Durch die steigende Konkurrenz durch den heimischen Fernseher mussten sich die Kinomacher in den 50ern neue Ideen einfallen lassen. Unter anderem entwickelten sie das neue Bildformat CinemaScope und Mehrkanaltonverfahren, um Kino wieder zum besonderen Erlebnis werden zu lassen. Zu dieser Zeit entwickelte man das Magnettonverfahren. Auf den Seiten des Filmstreifens wurde ein Magnettonspur aufgebracht, auf der sich vier getrennte Kanäle unterbringen ließen. Drei von vorne [links, mitte, rechts] und ein vierter für den Zuschauerraum, der sogenannte Effektkanal.
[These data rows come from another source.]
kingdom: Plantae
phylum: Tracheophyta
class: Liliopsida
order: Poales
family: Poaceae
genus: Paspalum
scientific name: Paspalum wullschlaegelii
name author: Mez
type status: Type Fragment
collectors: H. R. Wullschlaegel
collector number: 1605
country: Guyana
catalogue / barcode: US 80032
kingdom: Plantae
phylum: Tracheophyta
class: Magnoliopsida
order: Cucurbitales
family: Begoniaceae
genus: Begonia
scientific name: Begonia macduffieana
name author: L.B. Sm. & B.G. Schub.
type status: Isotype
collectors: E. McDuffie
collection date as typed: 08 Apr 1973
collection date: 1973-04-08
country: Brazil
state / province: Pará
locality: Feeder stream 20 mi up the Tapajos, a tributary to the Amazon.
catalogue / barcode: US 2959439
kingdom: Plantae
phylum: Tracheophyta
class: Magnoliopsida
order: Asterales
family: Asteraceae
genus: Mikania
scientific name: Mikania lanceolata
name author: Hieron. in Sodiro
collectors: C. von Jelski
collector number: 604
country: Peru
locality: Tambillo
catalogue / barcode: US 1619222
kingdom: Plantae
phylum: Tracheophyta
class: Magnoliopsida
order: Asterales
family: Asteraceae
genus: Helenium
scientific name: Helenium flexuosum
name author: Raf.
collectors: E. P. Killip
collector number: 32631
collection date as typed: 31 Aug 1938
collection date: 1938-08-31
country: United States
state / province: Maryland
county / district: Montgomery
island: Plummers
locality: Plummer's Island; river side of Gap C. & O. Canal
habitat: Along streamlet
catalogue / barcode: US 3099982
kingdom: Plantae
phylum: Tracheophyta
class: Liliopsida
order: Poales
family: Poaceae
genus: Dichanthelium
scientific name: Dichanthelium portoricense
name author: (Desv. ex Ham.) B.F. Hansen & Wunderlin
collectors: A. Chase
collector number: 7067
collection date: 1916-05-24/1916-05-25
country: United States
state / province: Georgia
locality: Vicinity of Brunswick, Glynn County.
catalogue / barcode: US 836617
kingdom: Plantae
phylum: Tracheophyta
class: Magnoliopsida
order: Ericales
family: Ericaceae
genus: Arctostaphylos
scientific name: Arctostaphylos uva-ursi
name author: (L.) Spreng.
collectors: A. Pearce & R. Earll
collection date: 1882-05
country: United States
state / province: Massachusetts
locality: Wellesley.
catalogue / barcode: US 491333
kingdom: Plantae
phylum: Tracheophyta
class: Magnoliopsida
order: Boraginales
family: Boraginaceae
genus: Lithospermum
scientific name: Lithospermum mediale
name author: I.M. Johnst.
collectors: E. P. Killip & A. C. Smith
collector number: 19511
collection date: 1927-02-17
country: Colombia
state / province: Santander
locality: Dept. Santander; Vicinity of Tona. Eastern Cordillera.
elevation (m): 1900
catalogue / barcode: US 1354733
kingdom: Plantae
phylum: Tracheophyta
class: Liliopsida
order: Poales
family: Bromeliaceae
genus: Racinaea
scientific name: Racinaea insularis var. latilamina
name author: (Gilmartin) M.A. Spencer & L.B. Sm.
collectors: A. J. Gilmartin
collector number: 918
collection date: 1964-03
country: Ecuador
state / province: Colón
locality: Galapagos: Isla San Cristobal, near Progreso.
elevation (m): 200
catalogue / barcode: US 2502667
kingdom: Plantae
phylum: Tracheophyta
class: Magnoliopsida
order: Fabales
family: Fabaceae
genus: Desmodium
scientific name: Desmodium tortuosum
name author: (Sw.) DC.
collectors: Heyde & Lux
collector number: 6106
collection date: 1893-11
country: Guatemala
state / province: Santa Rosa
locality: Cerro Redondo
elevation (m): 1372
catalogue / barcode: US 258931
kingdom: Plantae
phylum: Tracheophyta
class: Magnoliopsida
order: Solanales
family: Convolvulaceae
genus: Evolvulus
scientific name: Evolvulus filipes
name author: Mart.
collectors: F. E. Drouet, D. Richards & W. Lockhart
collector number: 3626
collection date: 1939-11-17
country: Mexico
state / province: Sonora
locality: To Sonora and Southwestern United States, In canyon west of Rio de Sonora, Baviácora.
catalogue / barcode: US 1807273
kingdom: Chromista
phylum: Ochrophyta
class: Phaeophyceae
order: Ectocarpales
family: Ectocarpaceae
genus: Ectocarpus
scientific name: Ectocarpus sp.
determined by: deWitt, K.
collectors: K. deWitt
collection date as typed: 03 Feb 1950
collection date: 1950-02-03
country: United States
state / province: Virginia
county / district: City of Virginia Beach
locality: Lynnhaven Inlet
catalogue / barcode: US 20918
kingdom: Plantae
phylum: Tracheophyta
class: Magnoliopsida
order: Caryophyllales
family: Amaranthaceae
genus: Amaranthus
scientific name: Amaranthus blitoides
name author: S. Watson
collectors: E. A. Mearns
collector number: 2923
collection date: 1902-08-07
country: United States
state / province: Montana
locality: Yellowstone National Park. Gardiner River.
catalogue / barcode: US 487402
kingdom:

Doch auch der Magnetton wurde bald wieder abgeschafft, da das Aufbringen der Magnettonspur sehr teuer ist und die Lebensdauer nur begrenzt. Dank der Entwicklung neuer Rauschunterdrückungsverfahren ging die Entwicklung dann wieder zurück zum Lichtton, doch jetzt mit zwei statt nur einer Lichttonspur. Dolby A war geboren.
Dolby Stereo    
Dolby Stereo oder Dolby A war das erste von der Firma Dolby entwickelte Mehrkanaltonverfahren. Es standen vier Tonkanäle zur Verfügung: Vorne links und vorne rechts für Musik und Geräusche, Mitte für Sprache und der Sorround- oder Effektkanal. Technisch muss der Ton um auf den Film kopiert werden zu können mit einem Encoder von vier auf zwei Kanälen reduziert werden, den dann ein Decoder im Kino wieder auf vier Kanäle aufteilt.

Dolby SR    
Dolby SR [Spectral Recording] ist die Weiterentwicklung von Dolby Stereo und wurde im Jahr 1987 eingeführt. Dolby SR ist eine erweiterte Rauschunterdrückung durch die man eine höhere Dynamik [Dynamik ist das Verhältnis vom leisesten bis zum lautesten Ton] und einen erweiterten Frequenzbereich erhält.
Dolby Digital    
Ein komplett neues Verfahren präsentierte Dolby dann 1992 mit Dolby Digital oder auch Dolby SR-D. Neben der analogen Lichttonspur wurden jetzt digitale Toninformationen mit auf den Film kopiert. Diese befinden sich zwischen den Perforationslöchern, auf den sogenannten Stegen. Die wesentliche Neuerung war nun, dass es neben den drei vorderen Kanälen zwei Surround-Kanäle für links und rechts und einen zusätzlichen Subwooferkanal gab. Im Vergleich zu Dolby Stereo oder Dolby SR hat man nun auch auf allen Kanälen den vollen Frequenzumfang.
dts    
Eine andere Idee digitalen Ton ins Kino zu bringen kam 1993 mit DTS [Digital Theater Sound] auf den Markt. Hier kommt der 6-Kanal-Ton [vorne links, vorne mitte, vorne rechts, Sourround links, Surround rechts, Subwoofer] von 1 bis 2 DTS CDs, welche in ein speziellen CD-Player eingelegt werden müssen. Eine auf dem Filmstreifen aufgebrachte spezielle Synchronisationsspur, ein sogenannter Time-Code, sorgt dafür, dass der Ton synchron zum Bild läuft.
SDDS    
Und auch Sony brachte ein digitales Tonsystem auf den Markt: SDDS [Sony Dynamic Digital Systems]. Der wesentliche Unterschied zu Dolby Digital und DTS ist die Tatsache, dass bei SDDS nicht nur sechs, sondern acht Tonkanäle zur Verfügung stehen. Zusätzlich zu den Kanälen vorne rechts, vorne mitte, vorne links, Surround links, Surround rechts und dem Subwoofer-Kanal gibt es nun noch halb-links und halb-rechts. Die Toninformation ist ähnlich wie bei Dolby Digital auf den Filmstreifen kopiert, jeweils am äußeren Rand, links und rechts.
Dolby Digital EX    
Dolby Digital EX ist die neueste Entwicklung aus dem Hause Dolby. EX erweitert den digitalen Filmsound [vorne links, vorne mitte, vorne rechts, Surround links, Surround rechts, Subwoofer] um einen dritten Surroundkanal. Das bedeutet, dass Effekte nun hinter den Zuhörern plaziert werden können, dies ermöglicht neue 360° Effekte. Dieser hintere Sourroundkanal erlaubt auch realistischere Übergänge von vorne nach hinten und umgekehrt.
dts ES    
DTS ES [Extended Surround] ist die Weiterentwicklung von DTS. Auch hier gibt es einen dritten Surroundkanal zusätzlich zu den normalen Kanälen vorne links, vorne mitte, vorne rechts, Surround links, Surround rechts und Subwoofer. Der Effekt ist der gleiche wie bei Dolby Digital EX.